Buddhist teachings offer an uncanny parallel: in many strands of that philosophy, the self is not some unchanging monument but a fluid interplay of shifting causes and conditions. Anatta—non-self—posits that there is no fixed “I,” and in our data-driven era, it rings true: we’re forever updating, discarding, refining. The more I “upload” myself, the more I see my identity as a living current rather than a static pool. Much like a Buddhist practitioner witnessing the transience of life’s components, I witness the fleeting nature of my own digital fragments.
Yet from a Buddhist standpoint, the acceptance of impermanence can also be liberating. Forgetting, which we often see as a failure, might be a hidden grace—allowing us to let go of past burdens rather than hoard every painful detail. In a digital context, we risk clinging to an ever-growing archive of our thoughts and experiences, hoping it will define us better. But just as Buddhism suggests that release from attachment can bring clarity, so might a willingness to let certain data slip away.
Our neural networks inspired the LLMs in the first place, and now I’m feeding these systems my inner workings, letting them echo back insights I might’ve overlooked. It’s a peculiar loop: we built them in our image, and they’re turning around to show us who we might be.

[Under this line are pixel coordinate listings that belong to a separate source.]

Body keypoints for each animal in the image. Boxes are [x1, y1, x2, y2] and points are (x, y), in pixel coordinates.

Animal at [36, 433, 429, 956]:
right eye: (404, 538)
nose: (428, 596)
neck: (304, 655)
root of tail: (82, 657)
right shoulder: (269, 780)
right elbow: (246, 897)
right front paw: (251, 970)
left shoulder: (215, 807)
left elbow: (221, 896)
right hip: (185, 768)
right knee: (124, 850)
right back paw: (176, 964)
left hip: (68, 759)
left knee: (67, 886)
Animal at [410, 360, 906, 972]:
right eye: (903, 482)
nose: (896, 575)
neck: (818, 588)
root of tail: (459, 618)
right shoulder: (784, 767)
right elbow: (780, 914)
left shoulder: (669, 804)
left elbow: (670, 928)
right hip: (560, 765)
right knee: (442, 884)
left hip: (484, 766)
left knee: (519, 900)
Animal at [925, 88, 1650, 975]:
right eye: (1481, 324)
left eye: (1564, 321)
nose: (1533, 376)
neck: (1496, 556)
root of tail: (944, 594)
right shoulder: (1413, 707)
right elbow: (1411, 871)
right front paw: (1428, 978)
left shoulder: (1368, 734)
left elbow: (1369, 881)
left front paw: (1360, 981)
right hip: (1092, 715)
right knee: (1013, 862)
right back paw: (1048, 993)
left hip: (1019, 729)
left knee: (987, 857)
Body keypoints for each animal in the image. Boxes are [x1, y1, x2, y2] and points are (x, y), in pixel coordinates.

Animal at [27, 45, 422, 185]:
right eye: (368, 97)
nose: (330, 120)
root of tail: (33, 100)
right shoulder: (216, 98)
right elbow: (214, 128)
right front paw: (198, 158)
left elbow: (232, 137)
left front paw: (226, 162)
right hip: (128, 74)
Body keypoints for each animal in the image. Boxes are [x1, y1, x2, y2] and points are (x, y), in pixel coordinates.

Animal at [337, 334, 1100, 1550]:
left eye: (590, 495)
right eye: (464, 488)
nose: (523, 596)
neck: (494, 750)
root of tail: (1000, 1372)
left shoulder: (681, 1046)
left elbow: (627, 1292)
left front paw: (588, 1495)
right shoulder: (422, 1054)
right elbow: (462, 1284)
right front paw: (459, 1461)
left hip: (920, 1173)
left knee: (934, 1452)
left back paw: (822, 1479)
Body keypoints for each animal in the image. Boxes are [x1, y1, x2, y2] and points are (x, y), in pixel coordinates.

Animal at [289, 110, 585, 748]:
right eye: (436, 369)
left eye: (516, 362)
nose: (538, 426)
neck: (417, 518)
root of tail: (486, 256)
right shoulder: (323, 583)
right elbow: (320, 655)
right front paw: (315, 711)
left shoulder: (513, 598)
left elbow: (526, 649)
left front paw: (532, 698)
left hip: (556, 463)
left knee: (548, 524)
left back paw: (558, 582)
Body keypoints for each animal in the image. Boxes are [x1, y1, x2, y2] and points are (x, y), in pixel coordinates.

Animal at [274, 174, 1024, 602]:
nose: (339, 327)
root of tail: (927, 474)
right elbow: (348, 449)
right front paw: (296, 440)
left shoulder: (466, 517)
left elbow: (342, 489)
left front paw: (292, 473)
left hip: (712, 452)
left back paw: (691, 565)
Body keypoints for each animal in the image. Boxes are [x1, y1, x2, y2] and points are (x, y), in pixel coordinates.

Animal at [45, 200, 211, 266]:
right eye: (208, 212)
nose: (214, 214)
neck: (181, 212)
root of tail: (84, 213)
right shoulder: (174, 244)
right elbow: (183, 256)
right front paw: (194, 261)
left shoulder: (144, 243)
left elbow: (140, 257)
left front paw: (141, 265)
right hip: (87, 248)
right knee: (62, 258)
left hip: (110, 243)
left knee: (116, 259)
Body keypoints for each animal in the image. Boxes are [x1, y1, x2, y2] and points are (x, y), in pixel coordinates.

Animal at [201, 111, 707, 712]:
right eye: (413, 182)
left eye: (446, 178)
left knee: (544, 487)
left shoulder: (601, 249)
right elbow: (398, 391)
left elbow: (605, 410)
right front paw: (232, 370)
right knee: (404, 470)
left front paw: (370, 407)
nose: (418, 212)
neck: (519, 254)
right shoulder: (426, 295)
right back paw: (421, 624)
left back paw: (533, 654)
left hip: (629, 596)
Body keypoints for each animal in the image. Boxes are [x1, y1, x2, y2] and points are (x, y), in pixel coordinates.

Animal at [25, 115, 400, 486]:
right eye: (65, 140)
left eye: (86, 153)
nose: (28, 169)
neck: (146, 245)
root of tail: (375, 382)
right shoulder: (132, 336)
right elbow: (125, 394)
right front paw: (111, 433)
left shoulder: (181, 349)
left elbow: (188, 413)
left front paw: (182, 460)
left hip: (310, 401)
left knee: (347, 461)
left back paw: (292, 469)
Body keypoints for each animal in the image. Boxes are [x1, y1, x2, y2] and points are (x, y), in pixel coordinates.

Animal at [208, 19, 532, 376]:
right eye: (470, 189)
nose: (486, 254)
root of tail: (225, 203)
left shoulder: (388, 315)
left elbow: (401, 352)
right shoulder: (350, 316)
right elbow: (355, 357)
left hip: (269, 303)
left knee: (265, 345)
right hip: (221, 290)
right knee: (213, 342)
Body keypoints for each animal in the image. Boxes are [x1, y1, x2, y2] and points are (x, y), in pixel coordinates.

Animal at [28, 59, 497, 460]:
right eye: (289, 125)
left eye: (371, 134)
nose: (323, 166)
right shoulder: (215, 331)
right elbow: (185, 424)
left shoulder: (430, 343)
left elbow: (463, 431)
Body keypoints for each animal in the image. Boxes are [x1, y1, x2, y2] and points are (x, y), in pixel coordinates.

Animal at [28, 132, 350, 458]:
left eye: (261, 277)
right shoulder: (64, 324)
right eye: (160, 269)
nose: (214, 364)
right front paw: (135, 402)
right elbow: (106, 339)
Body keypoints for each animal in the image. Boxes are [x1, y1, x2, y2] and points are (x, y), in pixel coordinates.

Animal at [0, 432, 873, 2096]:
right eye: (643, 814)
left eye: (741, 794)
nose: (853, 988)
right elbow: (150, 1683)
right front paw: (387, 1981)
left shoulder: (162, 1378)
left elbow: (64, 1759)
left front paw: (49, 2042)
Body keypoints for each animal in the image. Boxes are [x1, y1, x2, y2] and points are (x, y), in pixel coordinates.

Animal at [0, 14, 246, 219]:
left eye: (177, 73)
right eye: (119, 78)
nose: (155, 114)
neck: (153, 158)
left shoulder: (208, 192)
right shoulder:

In that reflection, I see how reliant we might become on an AI’s memory of us. Our diaries, journals, and biometric streams already shape how we define ourselves. But an AI can unify them, producing a real-time portrait we can consult or share.
Which raises the question: what happens when our digital selves diverge from our lived experience? What if my character file reflects a version of me I've outgrown, or worse, a version I've never truly been?
So what if we fully commit to “becoming a file”? Might we find deeper self-knowledge, or do we risk shrinking into a bullet-point biography, updated daily? Could we lose our spontaneity, that spark of the unknown that shows up when we least expect it? And how do we reconcile the wisdom of non-attachment with our desire to cling, digit by digit, to the story of who we are?
Still, I find solace in holding my identity in one place. It’s a kind of ongoing communion, a testament that acknowledges I’m changing moment by moment—even if I’m immortalized, line by line, in a digital form. Call it ephemeral, call it data, but I, too, am ephemeral flesh and flickering synapse. The difference is that I can tell the machine when to forget if I ever choose to let something slip away. And that might be enough reason to keep writing, keep revising, and keep trusting that somehow, in this swirling sea of code and carbon, we can still glimpse who we are and who we’re becoming.
Many friends asked about my exact setup. My current favorite is simply using Claude Desktop with the filesystem MCP server that reads my files locally. The trick is to be specific about the context and the type of files that would be relevant—nothing complicated. It’s quite magical when keeping things simple.
If you don’t mind your memory being uploaded to the cloud somewhere, GPT4.5 is getting incredibly good at what it does.